Blanc comme neige.
9.5 Uzak est un film qui me tient énormément à cœur. A sa découverte, une brèche s’est entrouverte dans mon esprit, une brèche qui concentre désormais tout l’amour que je porte à de nombreux films dans la veine de celui de Ceylan.
Il faut dire que les images chez le cinéaste turc parlent à son avantage. Il suffit de voir son court métrage Koza (qui date de 95) pour s’en persuader. Pendant vingt minutes il racontait une tragédie familiale à sa manière, jouant abusivement avec tous les sons possibles et les éléments fondamentaux terrestres, comme le faisait si bien un certain cinéaste russe.
Car il n’est pas interdit je crois de l’en comparer. D’ailleurs si ce n’est pas en toute logique que le personnage de son film Uzak est photographe et délaisse un peu ses objectifs artistiques primordiaux pour se consacrer à autre chose qui marche mieux, de plus commercial en fait. Contre l’avis de certains de ses amis qui iront jusqu’à lui dire de persévérer, de ne jamais se fourvoyer, de faire de la photo comme ça lui chante, lui qui auparavant rêvait de faire des films comme Andrei Tarkovski !
Et non content de faire un film ultra référencé, un film presque pamphlet de l’industrie commerciale, un film à la photographie superbe, Nuri Bilge Ceylan nous gratifie d’une critique sociale assez amer sur la difficulté d’intégration.
Publié 23 novembre 2008
dans * 2008 : Top 10, * 730 et Tariq Teguia
De l’autre côté.
9.0 Deux jeunes algériens (en couple, ou pas) en quête d’autre chose, sillonnent les routes à la recherche d’un certain Bosco qui pourrait être celui qui les délivrerait de ce carcan tenace qu’est l’identité individuel.
Les partis pris de mise en scène sont parfois inexplicable mais ne nous empêchent pas de saisir l’essentiel et d’admirer le travail accompli. Certaines séquences sont magnifiques. Comme ce long travelling à hauteur d’homme (de la jeune femme tout particulièrement) dans une rue d’Alger en début de film. Ces longues scènes subjectives (donc le regard des personnages) évoquant le songe permanent. Cette scène terrassante, étouffante d’angoisse de l’arrivée des « flics » dans le bar (un calvaire pour nous autant que pour les protagonistes !). Ces plans sur la plage d’une beauté défiant toute concurrence. Cette scène de festivité, où se dégage une réelle sensation de liberté, un instant trop bref comme le peut être une fête dans notre quotidien : scène finalement joyeuse qui nous ôte toute dépression. Les plans s’étirent, et finalement c’est aussi ce qui arrive aux personnages : ils tournent en rond, sont dans une phase de transition, presque sans identités, comme des êtres hors du temps, qui n’ont d’importance qu’aux yeux du spectateur.

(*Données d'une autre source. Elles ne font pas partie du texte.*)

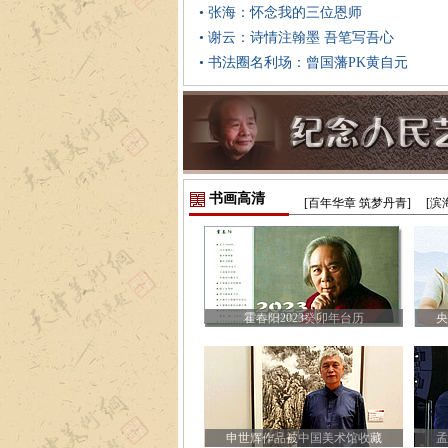
• 张海：怀念我的三位恩师
• 谢云：诗情注翰墨 吾笔写吾心
• 书法圈名利场：曾国藩PK黄自元
书画高清
[百年华章 筑梦丹青]
[滨
霍春阳2023癸卯年台历
央
申世辉作品被中国美术馆收藏
孟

Ajoutez à tout cela des images, des sons en adéquation idéale avec le récit, car c’est probablement avec Le Bannissement de Zviaguinstev, ce que j’aurais vu de plus beau en images et sonorités cette année. Et on obtient un film d’une richesse évidente, où chaque plan n’est pas anodin, un film il est vrai très exigeant, mais dont le sujet est à la fois grave et d’actualité. Un journal évoquait Costa, Zhang-Ke quant aux influences. On pourrait tout aussi bien ajouter Cassavetes et Antonioni, et surtout reconnaître un talent évident, en la personne de Tariq Teguia, qui devient légitimement un cinéaste à suivre de près.